(Assigned task 1) In the Logtail configuration text, rewrite the paragraph beginning "A sample of the log to be collected" as a shorter list that keeps its main facts.
(Assigned task 2) Write the next part of the Logtail configuration text, starting after its last sentence.

(Exercise passage)

----

Allow File to Be Collected for Multiple Times

By default, a log file can only match one Logtail configuration. If the logs in a file need to be collected multiple times, enable Allow File to Be Collected for Multiple Times.

Advanced Parameters

Other optional advanced feature parameters related to the file input plugin. For more information, see CreateLogtailPipelineConfig.

Processor configuration parameters

Parameter

Description

Log Sample

A sample of the log to be collected. Use a log from your actual scenario. The log sample helps configure log processing parameters and reduces configuration difficulty. You can add multiple samples, with a total length not exceeding 1500 characters.

[2023-10-01T10:30:01,000] [INFO] java.lang.Exception: exception happened
    at TestPrintStackTrace.f(TestPrintStackTrace.java:3)
    at TestPrintStackTrace.g(TestPrintStackTrace.java:7)
    at TestPrintStackTrace.main(TestPrintStackTrace.java:16)

Multi-line Mode

  • Type: A multiline log is one where each log entry is distributed across multiple consecutive lines. It is necessary to distinguish each log entry from the log content.

    • Custom: Use a Regex to Match First Line to distinguish each log entry.

    • Multi-line JSON: Each JSON object is expanded into multiple lines, for example:

      {
        "name": "John Doe",
        "age": 30,
        "address": {
          "city": "New York",
          "country": "USA"
        }
      }
  • Processing Method If Splitting Fails:

    Exception in thread "main" java.lang.NullPointerException
        at com.example.MyClass.methodA(MyClass.java:12)
        at com.example.MyClass.methodB(MyClass.java:34)
        at com.example.MyClass.main(MyClass.java:½0)

    For the log content above, if SLS fails to split it:

    • Discard: Discards this log segment

    • Retain Single Line: Retains each line of log text as a separate log entry, resulting in a total of four log entries.

Processing Method

Processors, which includes native and extended plugins. For more information, see Overview of Logtail plugins for data processing.

Important

For limitations on the use of processing plugins, refer to the prompts on the console page.

  • Logtail 2.0:

    • Native plugins can be combined in any way.

----

(Data for analysis)
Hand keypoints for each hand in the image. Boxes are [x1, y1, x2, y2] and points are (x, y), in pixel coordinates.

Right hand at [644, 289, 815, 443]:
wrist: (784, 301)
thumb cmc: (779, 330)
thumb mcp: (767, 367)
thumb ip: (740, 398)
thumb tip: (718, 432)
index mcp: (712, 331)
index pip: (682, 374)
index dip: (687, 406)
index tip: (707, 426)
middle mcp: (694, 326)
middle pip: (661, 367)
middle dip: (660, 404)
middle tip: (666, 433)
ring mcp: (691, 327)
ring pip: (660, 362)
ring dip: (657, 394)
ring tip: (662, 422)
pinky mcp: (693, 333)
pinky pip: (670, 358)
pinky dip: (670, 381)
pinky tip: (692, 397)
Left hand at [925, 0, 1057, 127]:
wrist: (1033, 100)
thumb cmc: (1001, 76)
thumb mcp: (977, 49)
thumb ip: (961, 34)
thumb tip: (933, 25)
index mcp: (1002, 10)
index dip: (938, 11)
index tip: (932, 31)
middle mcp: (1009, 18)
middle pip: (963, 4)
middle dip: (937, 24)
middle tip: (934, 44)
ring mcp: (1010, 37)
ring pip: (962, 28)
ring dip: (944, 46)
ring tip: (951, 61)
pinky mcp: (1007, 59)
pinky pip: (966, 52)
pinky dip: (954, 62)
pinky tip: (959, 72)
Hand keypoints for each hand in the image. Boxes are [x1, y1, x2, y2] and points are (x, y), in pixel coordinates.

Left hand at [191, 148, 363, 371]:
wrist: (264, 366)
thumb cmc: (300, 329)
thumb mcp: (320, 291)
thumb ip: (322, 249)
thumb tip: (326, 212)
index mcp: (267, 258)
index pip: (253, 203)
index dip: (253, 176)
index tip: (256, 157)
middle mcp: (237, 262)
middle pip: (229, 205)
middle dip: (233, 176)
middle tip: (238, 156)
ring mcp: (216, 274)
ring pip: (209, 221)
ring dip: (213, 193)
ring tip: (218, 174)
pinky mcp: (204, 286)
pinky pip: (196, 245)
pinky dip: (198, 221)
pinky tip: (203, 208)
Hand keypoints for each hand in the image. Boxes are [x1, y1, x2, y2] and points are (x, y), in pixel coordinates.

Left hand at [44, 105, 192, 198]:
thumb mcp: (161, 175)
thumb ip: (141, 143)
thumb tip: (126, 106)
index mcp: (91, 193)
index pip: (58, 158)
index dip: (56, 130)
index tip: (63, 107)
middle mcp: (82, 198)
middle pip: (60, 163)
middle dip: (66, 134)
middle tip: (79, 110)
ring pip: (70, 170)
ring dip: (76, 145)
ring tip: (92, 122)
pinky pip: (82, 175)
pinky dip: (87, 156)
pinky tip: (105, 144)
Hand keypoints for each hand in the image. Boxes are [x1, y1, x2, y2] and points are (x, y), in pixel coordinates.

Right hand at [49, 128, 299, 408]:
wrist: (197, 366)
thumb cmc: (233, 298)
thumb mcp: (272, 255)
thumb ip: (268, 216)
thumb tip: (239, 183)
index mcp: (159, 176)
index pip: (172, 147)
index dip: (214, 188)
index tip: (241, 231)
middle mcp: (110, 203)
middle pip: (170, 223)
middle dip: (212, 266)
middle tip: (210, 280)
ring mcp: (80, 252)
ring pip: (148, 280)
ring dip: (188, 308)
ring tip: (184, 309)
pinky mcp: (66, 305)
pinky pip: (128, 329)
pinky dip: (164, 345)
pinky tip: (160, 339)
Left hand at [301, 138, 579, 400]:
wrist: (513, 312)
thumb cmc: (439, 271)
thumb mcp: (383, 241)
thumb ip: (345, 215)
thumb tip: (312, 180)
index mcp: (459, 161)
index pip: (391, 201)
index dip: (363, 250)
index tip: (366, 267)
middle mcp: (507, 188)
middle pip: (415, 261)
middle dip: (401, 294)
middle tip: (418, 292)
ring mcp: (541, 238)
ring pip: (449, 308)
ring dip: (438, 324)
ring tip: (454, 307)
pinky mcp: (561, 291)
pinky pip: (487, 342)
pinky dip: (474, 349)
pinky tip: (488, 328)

----

(Output 1)
- Provide a sample of the log to be collected, taken from your actual scenario.
- The sample helps configure log processing parameters and makes configuration easier.
- You can add multiple samples, up to 1500 characters in total.

(Output 2)
    • Native and extended plugins can be used at the same time, but extended plugins can only appear after all native plugins.

  • Logtail versions earlier than 2.0:

    • Adding both native and extended plugins at the same time is not supported.

    • Native plugins can only be used to collect text logs. When using native plugins, the following requirements must be met:

      • The first plugin must be regular expression parsing, delimiter-based parsing, JSON parsing, NGINX pattern parsing, Apache pattern parsing, or IIS pattern parsing.

      • From the second to the last plugin, there can be at most one time parsing plugin, one filtering plugin, and multiple data masking plugins.

    • For the Retain Original Field if Parsing Fails and Retain Original Field if Parsing Succeeds parameters, only the following combinations are valid. Other combinations are invalid.

      • Upload only successfully parsed logs:

        image

      • Upload parsed logs on success, and upload raw logs on failure:

        image

      • On success, upload parsed logs and append the raw log field. On failure, upload raw logs.

        For example, if the raw log "content": "{"request_method":"GET", "request_time":"200"}" is parsed successfully, appending the raw field adds another field to the parsed log. The field name is New Name of Original Field (if not filled, it defaults to the original field name), and the field value is the raw log {"request_method":"GET", "request_time":"200"}.